Britons plan mass exodus from social media following Cambridge Analytica scandal
More than 50% of British residents intend to change the way in which they use social media following the Cambridge Analytica scandal earlier this year.
As many as 3.3m Brits plan to go "off grid" completely, according to research by Virtual Private Network comparison service Top10VPN.com, as a result of the high-profile data breach that saw up to 87m Facebook users have their personal information harvested by Cambridge Analytica.
Over half of Brits, 52%, said they now trust the company less than they had at the same time a year earlier and 24.7% plan to spend less time on social media sites or remove some personal information.

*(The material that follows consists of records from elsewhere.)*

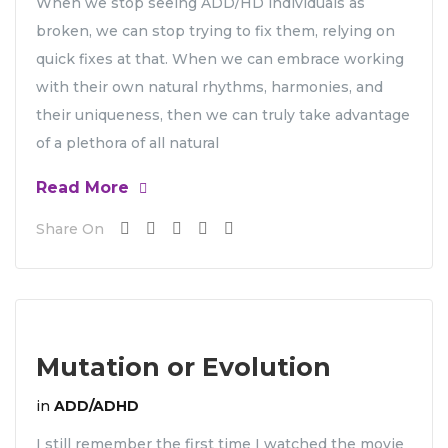
When we stop seeing ADD/HD individuals as
broken, we can stop trying to fix them, relying on
quick fixes at that. When we can embrace working
with their own natural rhythms, harmonies, and
their uniqueness, then we can truly take advantage
of a plethora of all natural
Read More
Share On
Mutation or Evolution
in
ADD/ADHD
I still remember the first time I watched the movie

Among the younger generation of 16-24 year olds, the proportion of those who intend to change how they interact with social sites rises considerably, to 64.9%.
While Facebook tops the list of companies that has seen a drop-off in trust, the likes of Twitter and Google were also hit by the wide-ranging loss of faith.

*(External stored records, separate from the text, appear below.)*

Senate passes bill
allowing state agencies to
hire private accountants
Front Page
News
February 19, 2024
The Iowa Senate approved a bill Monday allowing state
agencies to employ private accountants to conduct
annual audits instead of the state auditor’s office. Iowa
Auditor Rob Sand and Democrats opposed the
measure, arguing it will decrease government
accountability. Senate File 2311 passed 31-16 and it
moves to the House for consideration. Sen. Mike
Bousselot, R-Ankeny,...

Nearly a quarter of Google users, or 24%, admitted they trust the company less with their private data, while 22.3% of Twitter and 18.7% of Microsoft users stated the same thing.

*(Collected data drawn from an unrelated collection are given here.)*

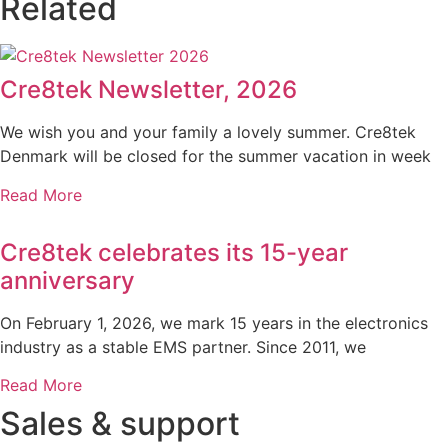
Related
Cre8tek Newsletter, 2026
We wish you and your family a lovely summer. Cre8tek
Denmark will be closed for the summer vacation in week
Read More
Cre8tek celebrates its 15-year
anniversary
On February 1, 2026, we mark 15 years in the electronics
industry as a stable EMS partner. Since 2011, we
Read More
Sales & support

Interestingly, WhatsApp has seen less of a drop-off at 19.9%, despite being owned by Facebook.
Simon Migliano, head of research at Top10VPN.com, said "As the well-worn saying goes, it takes years to build trust but only seconds to destroy it. The social media giant might still be basking in the glow of its robust first quarter results, but clearly the reputational fallout from the Cambridge Analytica breach isn't going to be fixed overnight."
"As this barometer goes to show, the days of blindly placing trust in companies to keep our best interests at heart are increasingly becoming a thing of the past," he concluded.